# Problem to work on
Exactly as written, return every line of the data below apart from the pictures.

# Dataset records
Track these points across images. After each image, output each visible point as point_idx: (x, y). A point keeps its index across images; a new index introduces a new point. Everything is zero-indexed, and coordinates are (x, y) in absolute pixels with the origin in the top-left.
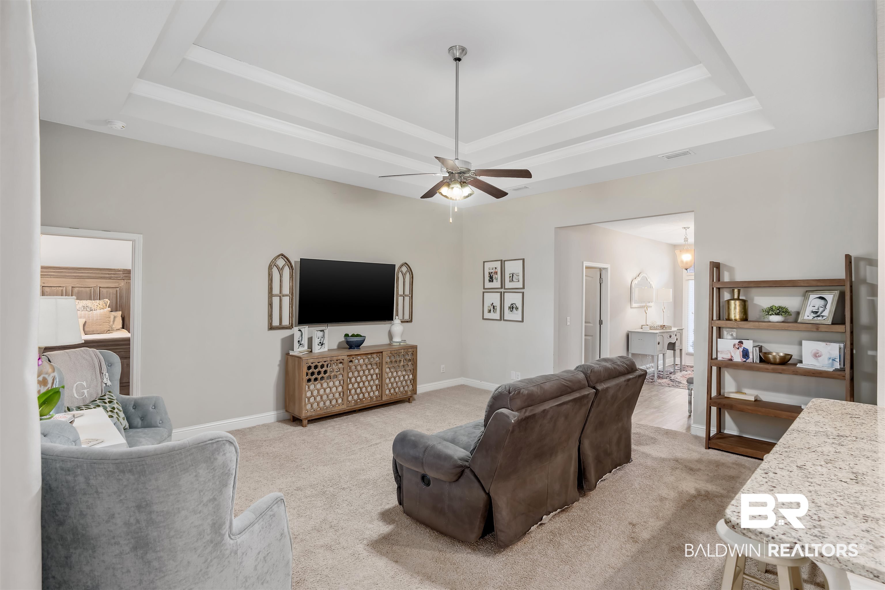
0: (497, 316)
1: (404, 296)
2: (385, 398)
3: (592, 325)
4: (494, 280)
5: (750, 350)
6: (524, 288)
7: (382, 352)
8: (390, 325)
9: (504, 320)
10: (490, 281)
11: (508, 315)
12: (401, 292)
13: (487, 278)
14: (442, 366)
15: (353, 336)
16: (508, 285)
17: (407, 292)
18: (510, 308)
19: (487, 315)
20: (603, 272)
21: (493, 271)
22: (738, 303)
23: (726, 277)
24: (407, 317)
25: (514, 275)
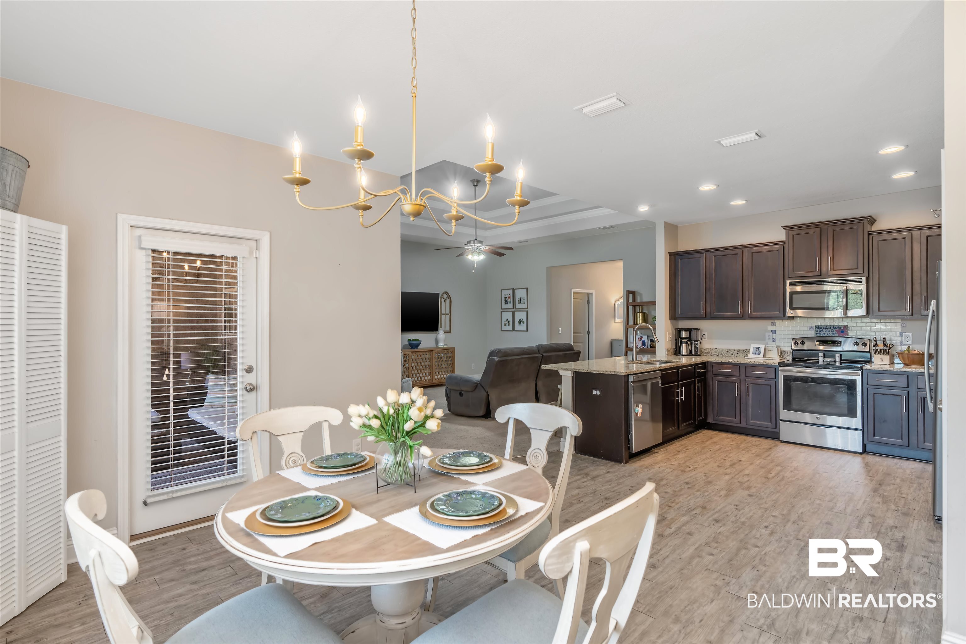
0: (510, 328)
1: (445, 314)
2: (434, 381)
3: (582, 335)
4: (508, 303)
5: (646, 341)
6: (528, 308)
7: (432, 351)
8: (436, 335)
9: (515, 331)
10: (505, 304)
11: (518, 327)
12: (443, 312)
13: (504, 301)
14: (473, 364)
15: (413, 340)
16: (518, 306)
17: (447, 312)
18: (519, 322)
19: (504, 328)
20: (590, 296)
21: (507, 296)
22: (641, 314)
23: (638, 300)
24: (447, 329)
25: (521, 299)
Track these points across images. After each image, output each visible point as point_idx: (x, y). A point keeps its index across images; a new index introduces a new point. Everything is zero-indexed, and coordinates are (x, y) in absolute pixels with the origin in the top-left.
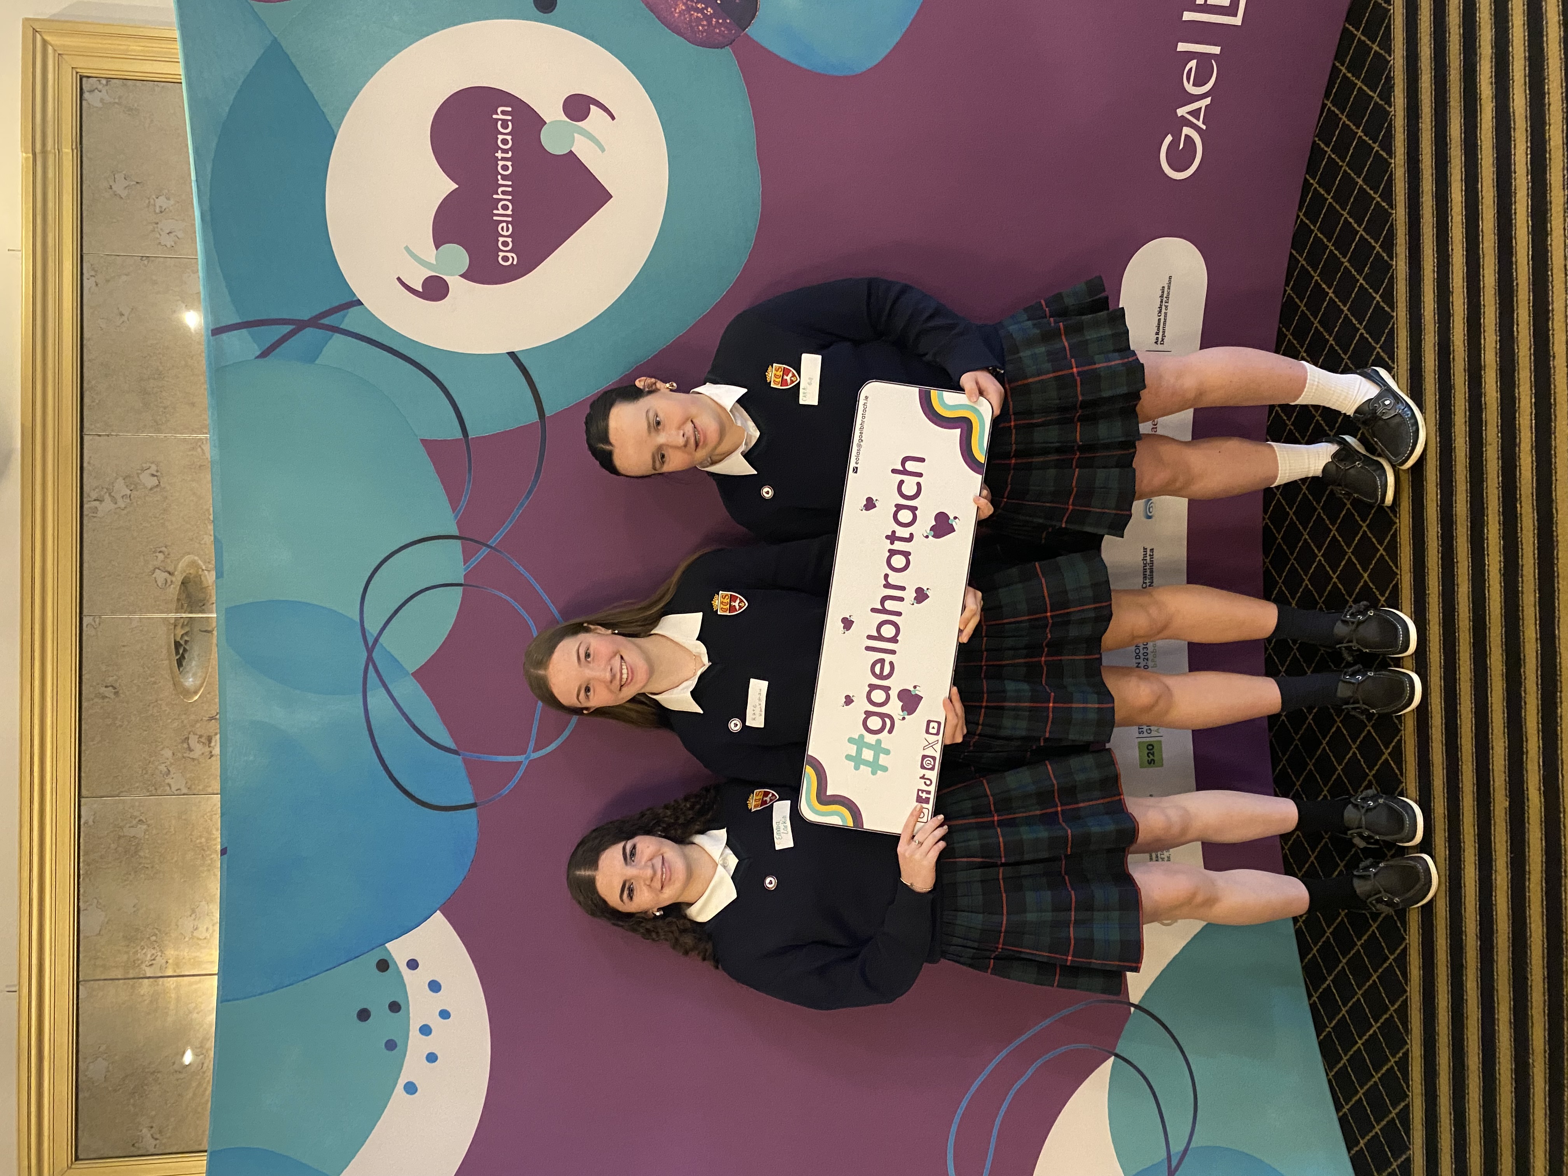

# Answer below
Track these points across images. After each image, output each visible point as point_idx: (x, y). A point keeps its index across images; a new index introduces a new point. Everything is zero-indexed, and coordinates are (x, y) in absolute pixels with the origin in the top-left.
0: (497, 316)
1: (404, 296)
2: (385, 398)
3: (592, 325)
4: (494, 280)
5: (750, 350)
6: (524, 288)
7: (382, 352)
8: (390, 325)
9: (504, 320)
10: (490, 281)
11: (508, 315)
12: (401, 292)
13: (487, 278)
14: (442, 366)
15: (353, 336)
16: (508, 285)
17: (407, 292)
18: (510, 308)
19: (487, 315)
20: (603, 272)
21: (493, 271)
22: (738, 303)
23: (726, 277)
24: (407, 317)
25: (514, 275)
0: (510, 328)
1: (445, 314)
2: (434, 381)
3: (582, 335)
4: (508, 303)
5: (646, 341)
6: (528, 308)
7: (432, 351)
8: (436, 335)
9: (515, 331)
10: (505, 304)
11: (518, 327)
12: (443, 312)
13: (504, 301)
14: (473, 364)
15: (413, 340)
16: (518, 306)
17: (447, 312)
18: (519, 322)
19: (504, 328)
20: (590, 296)
21: (507, 296)
22: (641, 314)
23: (638, 300)
24: (447, 329)
25: (521, 299)
Track these points across images. After each image, output each visible point as point_idx: (x, y). A point keeps its index across images; a new index introduces a new point. Everything is zero-indexed, and coordinates are (x, y) in absolute pixels with the origin in the top-left.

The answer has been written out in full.